Friday, May. 03, 1968

Mystery of the Missing Mass

In their mind-stretching efforts to explain the universe, cosmologists have been troubled by a glaring inconsistency: the universe behaves as if it is much more massive than it appears.

The total mass of the galaxies, which contain all the stars and thus most of the known matter in the universe, is far too small to account for the declining rate at which the universe is expanding. The missing mass may now have been discovered. A Naval Research Laboratory scientist has found evidence that it exists in the form of a hot gas that fills the void between galaxies.

Astrophysicist Richard Henry and his NRL associates crammed X-ray detectors into the nose of an Aerobee rock et last September and fired it high above the atmosphere, which absorbs X rays before they reach the earth. Telemetry from one detector designed to spot "soft" or low-energy X rays emanating from intergalactic space showed unexpectedly high readings. What-- in apparently empty space -- was producing this radiation?

Decelerating Bang. Recalling an ear lier suggestion that soft X rays would be given off by hot, thinly dispersed hydrogen gas, the NRL scientists turned to their computers. To produce the detected radiation, they calculated, the temperature of the gas would have to be 1,400,000DEG F. and its density only one atom of hydrogen in every 3.5 cu. ft. of space. But even at this low density, says Astrophysicist Henry, the hydrogen gas would constitute 100 times as much matter as there is in all of the galaxies combined and thus solve the mystery of the universe's missing mass.

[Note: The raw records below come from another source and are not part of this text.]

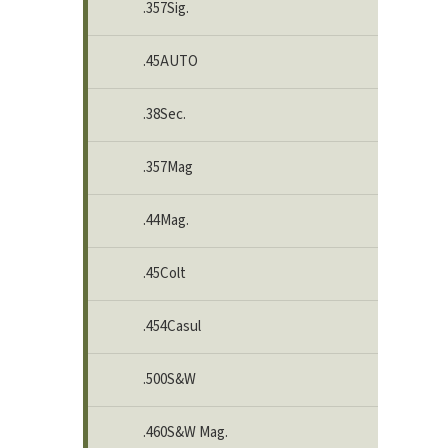
.357Sig.
.45AUTO
.38Sec.
.357Mag
.44Mag.
.45Colt
.454Casul
.500S&W
.460S&W Mag.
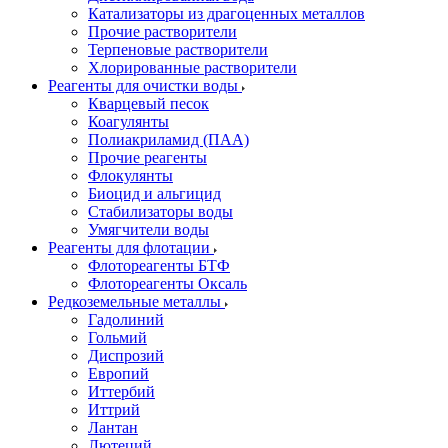
Катализаторы из драгоценных металлов
Прочие растворители
Терпеновые растворители
Хлорированные растворители
Реагенты для очистки воды
Кварцевый песок
Коагулянты
Полиакриламид (ПАА)
Прочие реагенты
Флокулянты
Биоцид и альгицид
Стабилизаторы воды
Умягчители воды
Реагенты для флотации
Флотореагенты БТФ
Флотореагенты Оксаль
Редкоземельные металлы
Гадолиний
Гольмий
Диспрозий
Европий
Иттербий
Иттрий
Лантан
Лютеций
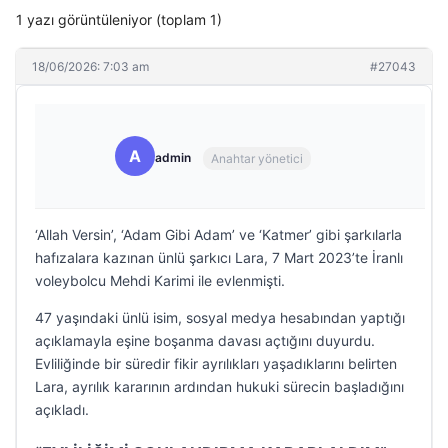
1 yazı görüntüleniyor (toplam 1)
18/06/2026: 7:03 am
#27043
A
admin
Anahtar yönetici
‘Allah Versin’, ‘Adam Gibi Adam’ ve ‘Katmer’ gibi şarkılarla
hafızalara kazınan ünlü şarkıcı Lara, 7 Mart 2023’te İranlı
voleybolcu Mehdi Karimi ile evlenmişti.
47 yaşındaki ünlü isim, sosyal medya hesabından yaptığı
açıklamayla eşine boşanma davası açtığını duyurdu.
Evliliğinde bir süredir fikir ayrılıkları yaşadıklarını belirten
Lara, ayrılık kararının ardından hukuki sürecin başladığını
açıkladı.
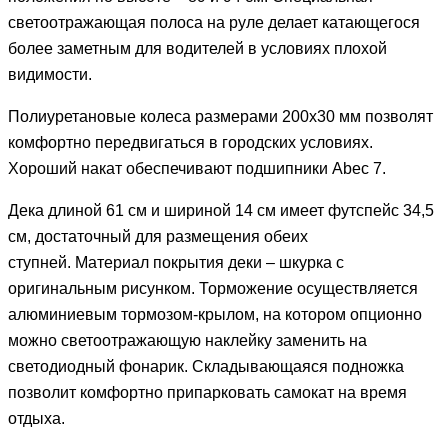
светоотражающая полоса на руле делает катающегося
более заметным для водителей в условиях плохой
видимости.
Полиуретановые колеса размерами 200х30 мм позволят
комфортно передвигаться в городских условиях.
Хороший накат обеспечивают подшипники Abec 7.
Дека длиной 61 см и шириной 14 см имеет футспейс 34,5
см, достаточный для размещения обеих
ступней. Материал покрытия деки – шкурка с
оригинальным рисунком. Торможение осуществляется
алюминиевым тормозом-крылом, на котором опционно
можно светоотражающую наклейку заменить на
светодиодный фонарик. Складывающаяся подножка
позволит комфортно припарковать самокат на время
отдыха.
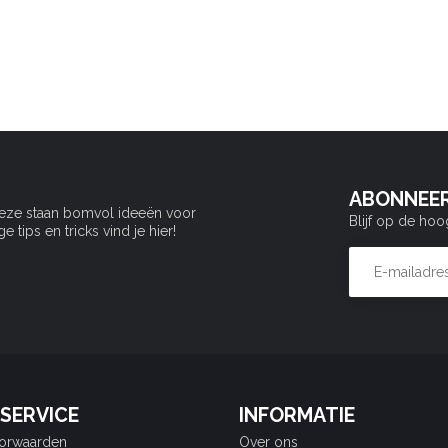
ABONNEER
Deze staan bomvol ideeën voor
Blijf op de hoo
tips en tricks vind je hier!
SERVICE
INFORMATIE
orwaarden
Over ons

The NRL finding has profound implications for cosmologists, most of whom now believe that the universe began about 10 billion years ago with the explosion of a primordial clump of densely packed matter. The fragments of the original "big bang" have been expanding outward ever since, but at a rate that is steadily decelerating be cause of gravitational pull of each particle of matter on all the others. If the total mass of the universe is less than a certain value, cosmologists say, gravitational pull will never fully overcome the momentum imparted by the big bang; the universe will then continue to expand forever. But if the universal mass is large enough, the outrushing galaxies will eventually be slowed to a stop and then will begin falling back together again.

Cataclysmic Collision. To determine the actual deceleration rate of universal expansion, Allan Sandage, of the Mt. Wilson and Palomar observatories, and other astronomers have been plotting graphs of the brightness of both nearby and distant galaxies versus their red shift.* From the resulting curves, they have approximated the deceleration of the galaxies as they recede from the earth. If his data is correct, says Sandage, galaxies have been racing away from each other for 10 billion years or so, but are slowing down rapidly enough to bring them to a halt in another 30 billion years. From that time, it will take another 40 billion years for the galaxies to fall back again in a cataclysmic collision.

Long before they heard about the NRL X-ray findings, Sandage and other astronomers had tentatively calculated the total amount of matter in the universe necessary to produce the deceleration they had observed: an average of one gram of matter in every 100 octillion (100 followed by 27 zeroes) cu. cm. This week they are more certain of their figure. It is the equivalent of one hydrogen atom in every 3.5 cu. ft. of space--the density of the hot gas that NRL scientists believe makes up the universe's missing mass.

* The shift in the frequency of light toward the red end of the spectrum, an indication of both the recessional speed and the distance of the galaxy.